> Problem description: Give back every record word for word, keeping the pictures out.

> Task data:
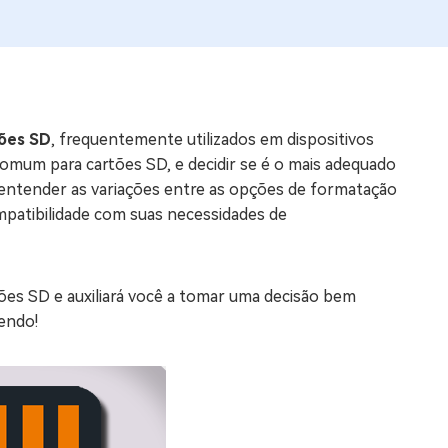
os e limpar arquivos inúteis no Mac
us
indows em Minutos
ões SD
, frequentemente utilizados em dispositivos
mum para cartões SD, e decidir se é o mais adequado
rátis
 entender as variações entre as opções de formatação
tis
patibilidade com suas necessidades de
 Checker
ão do Windows 11 Grátis
tões SD e auxiliará você a tomar uma decisão bem
lendo!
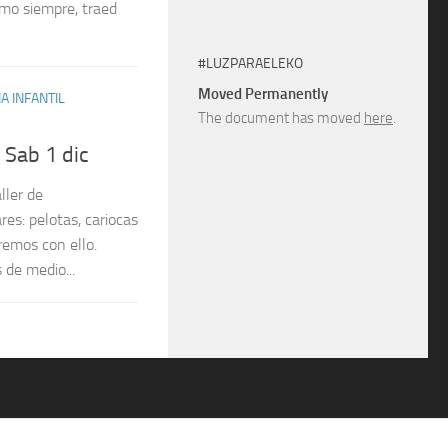
omo siempre, traed
#LUZPARAELEKO
Moved Permanently
A INFANTIL
The document has moved
here
.
 Sab 1 dic
ller de
s: pelotas, cariocas
remos con ello.
 de medio...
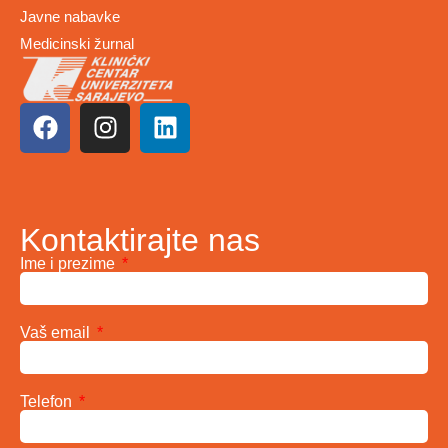
Javne nabavke
Medicinski žurnal
Kontaktirajte nas
Ime i prezime
Vaš email
Telefon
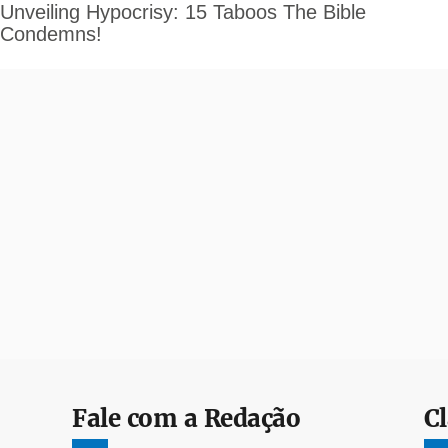
Fale com a Redação
Cl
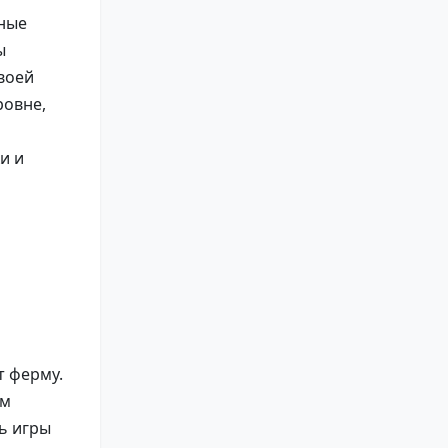
нные
ы
воей
ровне,
и и
т ферму.
ым
ь игры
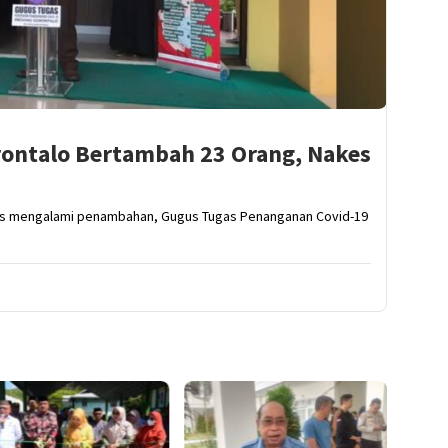
rontalo Bertambah 23 Orang, Nakes
rus mengalami penambahan, Gugus Tugas Penanganan Covid-19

> Response area:
os e limpar arquivos inúteis no Mac
us
indows em Minutos
ões SD
, frequentemente utilizados em dispositivos
mum para cartões SD, e decidir se é o mais adequado
rátis
 entender as variações entre as opções de formatação
tis
patibilidade com suas necessidades de
 Checker
ão do Windows 11 Grátis
tões SD e auxiliará você a tomar uma decisão bem
lendo!
omo siempre, traed
#LUZPARAELEKO
Moved Permanently
A INFANTIL
The document has moved
here
.
 Sab 1 dic
ller de
s: pelotas, cariocas
remos con ello.
 de medio...
Javne nabavke
Medicinski žurnal
Kontaktirajte nas
Ime i prezime
Vaš email
Telefon
Fale com a Redação
Cl
нные
ы
воей
ровне,
и и
т ферму.
ым
ь игры
rontalo Bertambah 23 Orang, Nakes
rus mengalami penambahan, Gugus Tugas Penanganan Covid-19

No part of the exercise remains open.